Zaman tünelinde tesettüre dair levhalar
Müstehcenlik probleminin kökleri insanlık tarihi kadar derinlere uzanıyor. Tarihî kaynaklar, asırlar boyu tesettürün kadının hür mü, yoksa köle mi olduğuna dair bir “işaret, sembol” anlamını taşıdığını belirtiyorlar. Tarihte, hür kadınlar vücut hatlarını gizleyen örtüleriyle, kendilerini teşhir eden köle kadınlardan ayrılıyorlardı…
Müstehcen giysilerin köle olsun, hür olsun kadınlar arasında revaç bulduğu toplumlarsa hiçbir zaman uzun ömürlü olmadılar. Sözgelimi, tarihin büyük imparatorluklarından Roma’yı yıkan aslî sebeplerden biri de sefahat âlemleri ve kadınlardı. Ünlü filozof Seneca, Romalı kadınların içler acısı halini tarihe şu notla düşmüştü: “Erkekler için kadınların artık çekici kalan hiçbir yanları kalmadı. Nasıl kalsın ki, kadınların artık her şeyleri meydanda…”
21. asrı geçmiş yüzyıllardan ayıran en önemli özelliklerden bir tanesiyse kadının meta olarak kullanılmasının yaygınlaşması. Müzik, sinema, klip, defile, reklâm, magazin dünyasının vazgeçilmez öğesi durumunda kadın.

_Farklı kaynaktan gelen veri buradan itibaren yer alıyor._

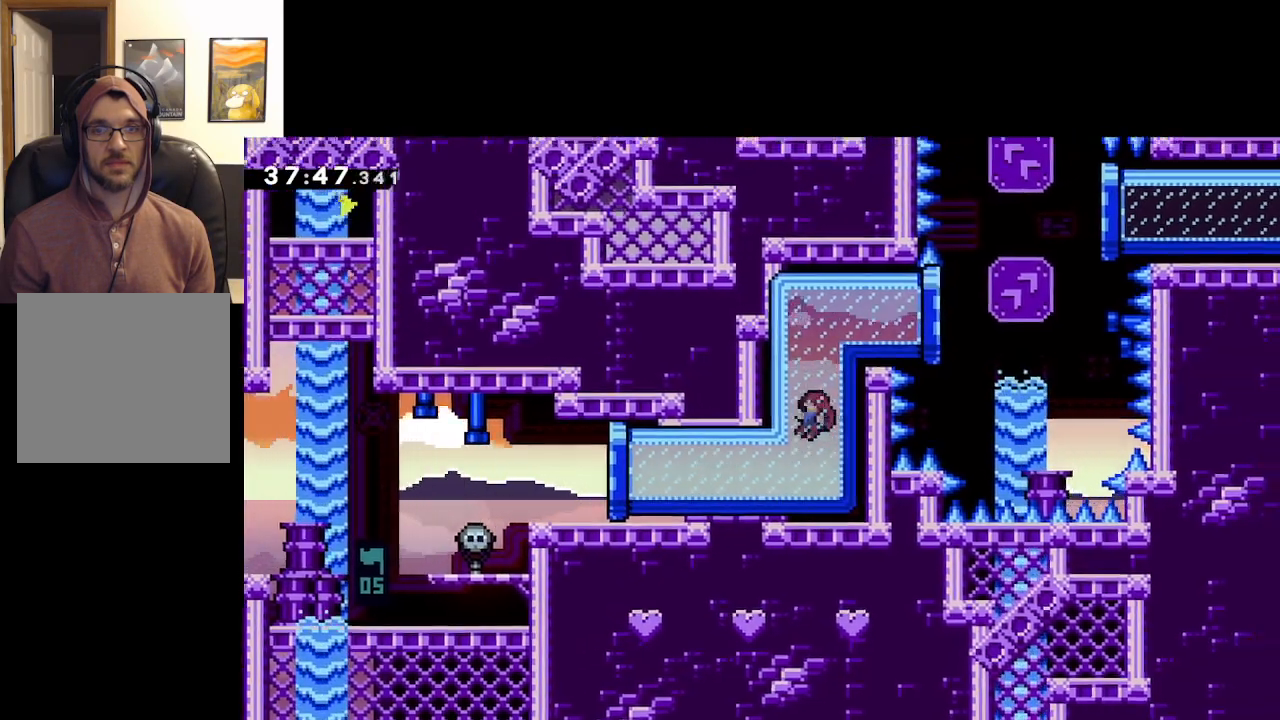
{"buttons": [], "left_stick": "up-right", "right_stick": "center", "events": [[233, "left_stick", "right"], [350, "left_stick", "up-right"]]}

Hayâ duygusunun giderek aşındığı bu tablo içinde, aile yapısı zedeleniyor, kadına yönelik suçlarda hızlı bir artış görülüyor. Cinsel suçlardaki artış, “Tesettür esarettir!” diyerek Kur’ân’ın tesettür emrine muhalefet eden sefih medenîlerin hayâsız yüzlerine vurulan şiddetli bir tokat değil mi sizce de?